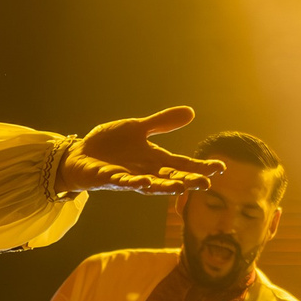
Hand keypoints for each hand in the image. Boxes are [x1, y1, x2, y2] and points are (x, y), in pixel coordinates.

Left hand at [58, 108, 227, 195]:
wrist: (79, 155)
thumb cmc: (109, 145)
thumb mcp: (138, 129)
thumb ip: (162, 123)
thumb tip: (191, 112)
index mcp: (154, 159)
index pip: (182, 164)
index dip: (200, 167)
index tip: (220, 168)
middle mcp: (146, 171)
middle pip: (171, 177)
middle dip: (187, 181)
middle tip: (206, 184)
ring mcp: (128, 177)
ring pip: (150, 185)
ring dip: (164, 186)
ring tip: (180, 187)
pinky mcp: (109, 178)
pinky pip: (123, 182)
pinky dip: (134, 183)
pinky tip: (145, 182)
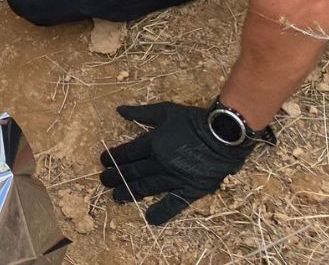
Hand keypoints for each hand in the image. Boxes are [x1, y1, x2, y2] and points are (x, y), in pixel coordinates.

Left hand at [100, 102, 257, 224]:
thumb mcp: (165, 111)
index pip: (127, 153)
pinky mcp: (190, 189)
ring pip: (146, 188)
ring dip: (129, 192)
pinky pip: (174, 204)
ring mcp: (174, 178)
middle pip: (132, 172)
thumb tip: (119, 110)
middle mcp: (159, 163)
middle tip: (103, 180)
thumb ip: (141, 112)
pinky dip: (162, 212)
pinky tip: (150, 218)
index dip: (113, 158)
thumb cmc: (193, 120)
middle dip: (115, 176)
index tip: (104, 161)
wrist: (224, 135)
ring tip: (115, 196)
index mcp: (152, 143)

○ ○ ○

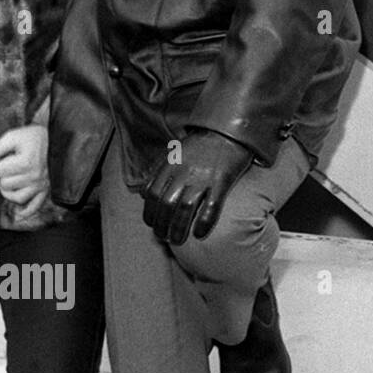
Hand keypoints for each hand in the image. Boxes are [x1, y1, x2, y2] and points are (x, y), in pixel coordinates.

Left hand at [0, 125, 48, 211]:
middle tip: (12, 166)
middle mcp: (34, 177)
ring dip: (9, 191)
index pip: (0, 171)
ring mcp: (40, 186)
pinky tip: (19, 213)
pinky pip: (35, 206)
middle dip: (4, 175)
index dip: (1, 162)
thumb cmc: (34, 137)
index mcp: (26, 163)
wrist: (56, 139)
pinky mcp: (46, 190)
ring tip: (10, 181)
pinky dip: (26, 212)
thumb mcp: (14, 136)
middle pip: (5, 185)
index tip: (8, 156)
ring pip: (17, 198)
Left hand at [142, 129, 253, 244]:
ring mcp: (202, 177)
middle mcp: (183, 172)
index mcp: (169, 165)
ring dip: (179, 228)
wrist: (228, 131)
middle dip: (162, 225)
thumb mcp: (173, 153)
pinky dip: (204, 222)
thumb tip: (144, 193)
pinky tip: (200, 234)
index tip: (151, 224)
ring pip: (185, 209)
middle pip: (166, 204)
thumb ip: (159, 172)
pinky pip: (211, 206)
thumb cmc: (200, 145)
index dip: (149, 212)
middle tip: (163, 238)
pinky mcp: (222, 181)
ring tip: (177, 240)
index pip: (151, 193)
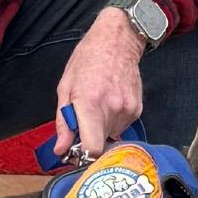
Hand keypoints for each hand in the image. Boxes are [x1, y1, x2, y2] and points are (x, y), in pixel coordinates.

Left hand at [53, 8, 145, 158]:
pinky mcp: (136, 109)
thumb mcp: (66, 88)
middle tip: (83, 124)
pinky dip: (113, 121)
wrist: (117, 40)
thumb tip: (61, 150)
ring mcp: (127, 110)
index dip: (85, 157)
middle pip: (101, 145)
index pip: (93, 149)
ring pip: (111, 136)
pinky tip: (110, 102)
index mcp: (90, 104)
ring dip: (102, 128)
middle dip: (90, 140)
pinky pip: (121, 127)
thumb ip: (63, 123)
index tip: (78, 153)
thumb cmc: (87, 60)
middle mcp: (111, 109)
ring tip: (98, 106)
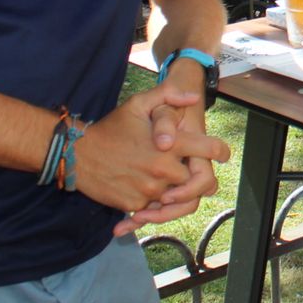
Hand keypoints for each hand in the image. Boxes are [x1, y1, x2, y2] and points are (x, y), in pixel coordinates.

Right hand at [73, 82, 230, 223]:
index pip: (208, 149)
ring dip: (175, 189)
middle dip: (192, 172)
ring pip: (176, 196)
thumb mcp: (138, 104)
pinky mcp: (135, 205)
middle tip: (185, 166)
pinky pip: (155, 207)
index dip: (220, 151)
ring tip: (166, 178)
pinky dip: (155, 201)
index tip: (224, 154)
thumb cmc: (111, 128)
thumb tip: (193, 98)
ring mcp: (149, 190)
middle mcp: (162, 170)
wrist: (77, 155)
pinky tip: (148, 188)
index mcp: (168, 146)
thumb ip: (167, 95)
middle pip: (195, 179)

○ ○ ○

## What you need to do:
All lines with the word "Left" are needed; pull them from the entries and copy each.

## Solution to the problem:
Left hand at [58, 108, 227, 195]:
Left hand at [100, 102, 257, 224]:
Left hand at [0, 125, 48, 211]:
Left hand at [142, 129, 253, 244]:
Left hand at [53, 8, 145, 158]:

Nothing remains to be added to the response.